When he does find himself among Mexicans, he often sounds a dispirited note, as if the modern world in which he has landed disappoints him. Modernity, global culture, hipness — these seem to be things that Mr. Cohan would not wish upon Mexico. A garden party in Xalapa, where pasta salad and French bread are served alongside chicken with mole sauce, “could have been in San Francisco or Chapel Hill or Austin, Paris or Prague or Buenos Aires.”

At a restaurant in Oaxaca, he is given tostadas with goat cheese; a soup with apple, lime and chicken; and green peppers stuffed with almonds and raisins. “If this was the New Oaxaca,” he writes with a whiff of elitism, “I was beginning to yearn just a little for the Old Oaxaca of mole, grasshoppers, and chocolate.”

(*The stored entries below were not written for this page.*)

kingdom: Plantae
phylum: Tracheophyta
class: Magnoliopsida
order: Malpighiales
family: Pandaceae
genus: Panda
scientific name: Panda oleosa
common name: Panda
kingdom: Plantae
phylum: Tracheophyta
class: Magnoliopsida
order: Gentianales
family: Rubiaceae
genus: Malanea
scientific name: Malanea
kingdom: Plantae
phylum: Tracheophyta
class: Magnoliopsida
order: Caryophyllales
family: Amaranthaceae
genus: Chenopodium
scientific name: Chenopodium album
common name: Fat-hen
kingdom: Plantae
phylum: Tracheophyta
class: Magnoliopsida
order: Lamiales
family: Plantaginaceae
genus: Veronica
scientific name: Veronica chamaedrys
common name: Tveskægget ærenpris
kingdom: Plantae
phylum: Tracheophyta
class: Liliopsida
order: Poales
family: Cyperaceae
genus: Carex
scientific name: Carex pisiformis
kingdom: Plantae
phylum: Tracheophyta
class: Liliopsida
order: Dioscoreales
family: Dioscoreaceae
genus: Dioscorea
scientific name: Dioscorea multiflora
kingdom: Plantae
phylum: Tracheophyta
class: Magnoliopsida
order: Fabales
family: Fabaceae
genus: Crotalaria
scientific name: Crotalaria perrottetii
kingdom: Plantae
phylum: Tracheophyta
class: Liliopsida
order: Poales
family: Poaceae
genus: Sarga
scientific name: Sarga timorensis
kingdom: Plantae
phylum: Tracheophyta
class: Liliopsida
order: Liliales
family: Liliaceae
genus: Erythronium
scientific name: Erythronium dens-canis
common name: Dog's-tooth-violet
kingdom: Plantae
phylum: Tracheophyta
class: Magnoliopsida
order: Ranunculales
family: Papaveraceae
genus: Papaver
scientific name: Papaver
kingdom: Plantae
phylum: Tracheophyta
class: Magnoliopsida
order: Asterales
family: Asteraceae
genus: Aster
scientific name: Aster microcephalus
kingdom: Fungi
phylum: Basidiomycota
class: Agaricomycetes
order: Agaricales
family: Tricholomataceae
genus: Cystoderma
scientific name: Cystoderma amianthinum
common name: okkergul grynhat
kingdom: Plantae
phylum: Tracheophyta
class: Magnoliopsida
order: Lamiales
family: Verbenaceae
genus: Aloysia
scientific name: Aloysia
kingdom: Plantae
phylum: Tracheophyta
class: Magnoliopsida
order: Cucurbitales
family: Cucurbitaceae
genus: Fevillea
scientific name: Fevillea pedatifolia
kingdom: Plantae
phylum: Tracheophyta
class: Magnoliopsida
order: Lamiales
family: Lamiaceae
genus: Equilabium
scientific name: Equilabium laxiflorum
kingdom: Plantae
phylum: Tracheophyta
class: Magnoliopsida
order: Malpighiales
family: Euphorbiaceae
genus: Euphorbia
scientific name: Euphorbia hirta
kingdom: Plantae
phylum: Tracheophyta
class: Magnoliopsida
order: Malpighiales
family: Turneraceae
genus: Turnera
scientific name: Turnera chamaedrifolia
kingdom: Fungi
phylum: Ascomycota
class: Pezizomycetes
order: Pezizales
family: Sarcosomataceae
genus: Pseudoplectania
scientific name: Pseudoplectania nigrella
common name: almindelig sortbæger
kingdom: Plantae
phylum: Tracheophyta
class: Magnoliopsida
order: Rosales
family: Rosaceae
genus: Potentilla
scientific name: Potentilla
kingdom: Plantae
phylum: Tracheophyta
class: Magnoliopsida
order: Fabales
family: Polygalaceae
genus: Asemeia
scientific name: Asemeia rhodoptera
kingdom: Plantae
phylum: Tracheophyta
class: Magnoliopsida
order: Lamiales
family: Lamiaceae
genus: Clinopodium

Mr. Cohan can bemoan the existence of Wal-Mart and MTV in modern-day Mexico, but the fact remains: Mexicans, at least a great many of them (like their American counterparts), want their Wal-Marts and their music videos. The trick is to discover the authentic amid the mundane.

Last year in Zacatecas, a beautiful colonial city in the northern Mexican highlands, I met a man named Paco, who insisted that I accompany him and his girlfriend one Sunday morning to eat menudo (a delicious soup typically of tripe, chiles, onions and lime) in the neighboring town of Guadalupe. Not far from well-preserved colonial Zacatecas was familiar suburban sprawl: strip malls with Blockbuster Video and a Sam’s Club.

Later, however, in the center of Guadalupe, inside the loud and crowded menuderia, I was plunged amid a timeless scene: Mexican families devouring their menudo, eating their soup, wrapping the morsels of tripe (or spinal cord, in come cases) in piping-hot tortillas. This was the real Mexico.

But so, too, I had to admit, was the strip mall nearby (indeed, after lunch, Paco and his girlfriend wanted to stop off at Blockbuster for their afternoon’s entertainment). One world does not have to take precedence over the other; the two can exist side by side, or perhaps, like layers of a palimpsest, the ghost of the former world ever-present in the current one.

Sudip Bose is senior editor of Preservation magazine.